WORK TO COMPLETE:
Your task is to copy the lines of the data below from the line holding "## Exporting Document" through the line holding "to PDF output.", inclusive, exactly and with nothing added.

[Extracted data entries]
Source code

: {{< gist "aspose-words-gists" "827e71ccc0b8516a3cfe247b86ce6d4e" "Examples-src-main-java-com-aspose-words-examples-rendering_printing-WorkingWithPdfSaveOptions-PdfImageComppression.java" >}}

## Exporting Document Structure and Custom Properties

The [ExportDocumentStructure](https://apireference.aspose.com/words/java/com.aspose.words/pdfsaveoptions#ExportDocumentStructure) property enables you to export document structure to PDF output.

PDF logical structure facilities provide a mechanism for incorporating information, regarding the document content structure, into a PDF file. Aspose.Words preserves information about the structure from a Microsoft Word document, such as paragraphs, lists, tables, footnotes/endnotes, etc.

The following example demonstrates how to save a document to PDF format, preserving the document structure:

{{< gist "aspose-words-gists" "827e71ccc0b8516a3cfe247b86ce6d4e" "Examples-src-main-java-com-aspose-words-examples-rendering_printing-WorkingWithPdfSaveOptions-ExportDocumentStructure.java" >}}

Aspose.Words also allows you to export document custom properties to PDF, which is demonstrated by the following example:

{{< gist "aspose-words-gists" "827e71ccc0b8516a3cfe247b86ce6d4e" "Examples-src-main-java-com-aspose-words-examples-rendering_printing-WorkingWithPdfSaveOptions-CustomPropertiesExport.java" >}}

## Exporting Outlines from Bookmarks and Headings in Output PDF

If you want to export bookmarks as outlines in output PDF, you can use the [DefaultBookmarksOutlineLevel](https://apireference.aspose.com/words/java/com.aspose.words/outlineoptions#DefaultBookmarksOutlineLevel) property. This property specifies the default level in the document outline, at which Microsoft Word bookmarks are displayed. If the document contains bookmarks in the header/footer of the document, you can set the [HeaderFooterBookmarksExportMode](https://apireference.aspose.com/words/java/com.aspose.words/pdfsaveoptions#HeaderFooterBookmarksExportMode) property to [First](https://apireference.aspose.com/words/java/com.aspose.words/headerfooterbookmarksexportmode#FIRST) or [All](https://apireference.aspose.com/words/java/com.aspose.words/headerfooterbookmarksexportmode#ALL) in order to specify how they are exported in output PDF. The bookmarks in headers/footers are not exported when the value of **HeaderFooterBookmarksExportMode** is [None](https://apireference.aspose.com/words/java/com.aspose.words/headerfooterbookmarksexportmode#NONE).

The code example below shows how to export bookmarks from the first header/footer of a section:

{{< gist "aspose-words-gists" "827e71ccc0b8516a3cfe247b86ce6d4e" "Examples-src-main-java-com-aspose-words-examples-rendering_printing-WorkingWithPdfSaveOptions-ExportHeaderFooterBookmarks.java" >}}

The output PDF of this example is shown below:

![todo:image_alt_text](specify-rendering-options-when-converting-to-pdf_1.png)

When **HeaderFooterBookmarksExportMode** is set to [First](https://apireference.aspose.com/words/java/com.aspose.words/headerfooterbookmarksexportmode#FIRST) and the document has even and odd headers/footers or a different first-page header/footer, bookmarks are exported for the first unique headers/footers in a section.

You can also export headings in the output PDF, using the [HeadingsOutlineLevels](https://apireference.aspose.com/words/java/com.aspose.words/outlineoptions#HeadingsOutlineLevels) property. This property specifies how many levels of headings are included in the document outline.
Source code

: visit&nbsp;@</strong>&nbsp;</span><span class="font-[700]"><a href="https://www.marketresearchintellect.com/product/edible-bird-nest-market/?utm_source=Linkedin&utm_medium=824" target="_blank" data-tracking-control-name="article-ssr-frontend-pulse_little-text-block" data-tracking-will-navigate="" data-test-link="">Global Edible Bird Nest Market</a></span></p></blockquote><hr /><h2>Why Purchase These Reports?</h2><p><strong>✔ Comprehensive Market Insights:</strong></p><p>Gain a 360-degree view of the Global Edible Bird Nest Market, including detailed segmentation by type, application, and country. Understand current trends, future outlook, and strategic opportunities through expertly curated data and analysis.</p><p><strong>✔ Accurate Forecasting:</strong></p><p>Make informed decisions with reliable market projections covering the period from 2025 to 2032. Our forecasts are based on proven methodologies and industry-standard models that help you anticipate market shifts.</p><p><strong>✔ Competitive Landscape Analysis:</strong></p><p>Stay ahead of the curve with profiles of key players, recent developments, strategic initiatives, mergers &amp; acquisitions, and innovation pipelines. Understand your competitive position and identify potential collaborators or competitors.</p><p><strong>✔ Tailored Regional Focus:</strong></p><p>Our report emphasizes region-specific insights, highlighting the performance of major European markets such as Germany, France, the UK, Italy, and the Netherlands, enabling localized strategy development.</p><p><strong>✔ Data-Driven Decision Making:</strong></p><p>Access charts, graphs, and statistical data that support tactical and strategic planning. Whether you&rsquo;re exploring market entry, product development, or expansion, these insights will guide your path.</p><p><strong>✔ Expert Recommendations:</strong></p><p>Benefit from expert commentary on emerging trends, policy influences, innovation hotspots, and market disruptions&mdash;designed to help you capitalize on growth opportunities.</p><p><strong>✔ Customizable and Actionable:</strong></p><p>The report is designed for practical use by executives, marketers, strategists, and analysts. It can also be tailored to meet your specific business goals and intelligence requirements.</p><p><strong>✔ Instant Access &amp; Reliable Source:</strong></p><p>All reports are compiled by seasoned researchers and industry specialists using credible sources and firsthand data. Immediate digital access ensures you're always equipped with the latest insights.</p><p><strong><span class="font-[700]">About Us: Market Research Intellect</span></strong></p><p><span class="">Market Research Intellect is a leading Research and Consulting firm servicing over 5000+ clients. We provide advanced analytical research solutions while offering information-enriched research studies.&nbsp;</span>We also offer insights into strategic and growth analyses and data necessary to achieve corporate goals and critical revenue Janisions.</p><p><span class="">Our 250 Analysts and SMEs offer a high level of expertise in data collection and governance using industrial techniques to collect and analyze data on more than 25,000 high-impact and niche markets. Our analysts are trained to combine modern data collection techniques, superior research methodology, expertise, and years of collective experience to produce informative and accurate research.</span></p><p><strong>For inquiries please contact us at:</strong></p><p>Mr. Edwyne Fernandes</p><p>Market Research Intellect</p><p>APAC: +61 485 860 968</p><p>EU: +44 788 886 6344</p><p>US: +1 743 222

EXPECTED ANSWER:
## Exporting Document Structure and Custom Properties

The [ExportDocumentStructure](https://apireference.aspose.com/words/java/com.aspose.words/pdfsaveoptions#ExportDocumentStructure) property enables you to export document structure to PDF output.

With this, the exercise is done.